** Dataset content follows **

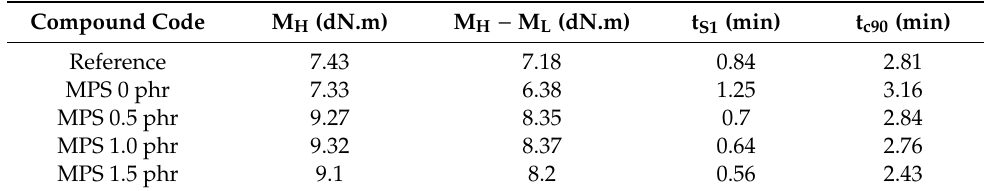
Figure 4. Curing curves of NR/HNT composites in the presence of MNR/MPS as a dual compatibilizer.MPS, modified palm stearin. Table 4. Curing characteristics of NR/HNT composites in the presence of MNR/MPS as a dual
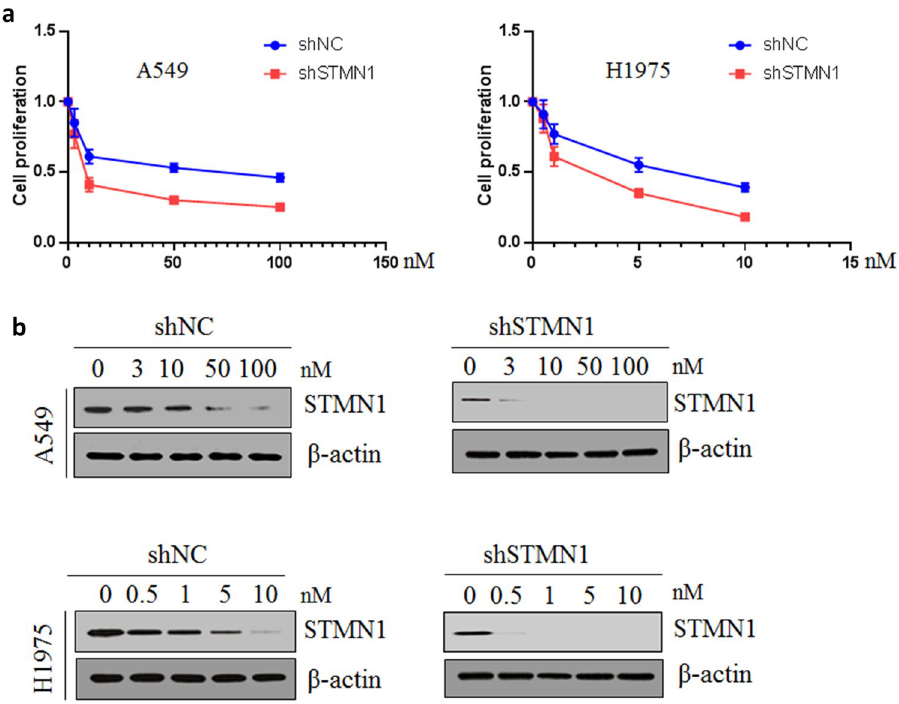
Figure 3. Knockdown of STMN1 led to the sensitivity to paclitaxel. ( a ) Lung cancer cell A549 and H1975 was treated with different concentration of paclitaxel, and cell proliferation was evaluated after knockdown of STMN1 in lung cancer cells. ( b ) Western blotting was used to detect the expression of STMN1 after lung cancer cell A549 and H1975 was treated with different concentration of paclitaxel. Full-length images are presented in Supplementary Fig.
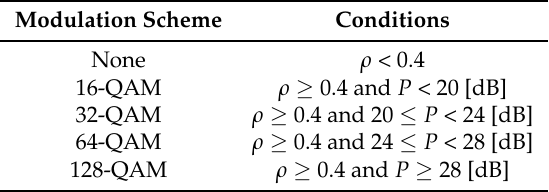
Table 2. Adaptive modulation scheme for eight user terminals (UTs).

** End of Dataset content **

Repeat the whole listing above word for word, but keep any picture out of it.

Figure 4. Curing curves of NR/HNT composites in the presence of MNR/MPS as a dual compatibilizer.MPS, modified palm stearin. Table 4. Curing characteristics of NR/HNT composites in the presence of MNR/MPS as a dual
Figure 3. Knockdown of STMN1 led to the sensitivity to paclitaxel. ( a ) Lung cancer cell A549 and H1975 was treated with different concentration of paclitaxel, and cell proliferation was evaluated after knockdown of STMN1 in lung cancer cells. ( b ) Western blotting was used to detect the expression of STMN1 after lung cancer cell A549 and H1975 was treated with different concentration of paclitaxel. Full-length images are presented in Supplementary Fig.
Table 2. Adaptive modulation scheme for eight user terminals (UTs).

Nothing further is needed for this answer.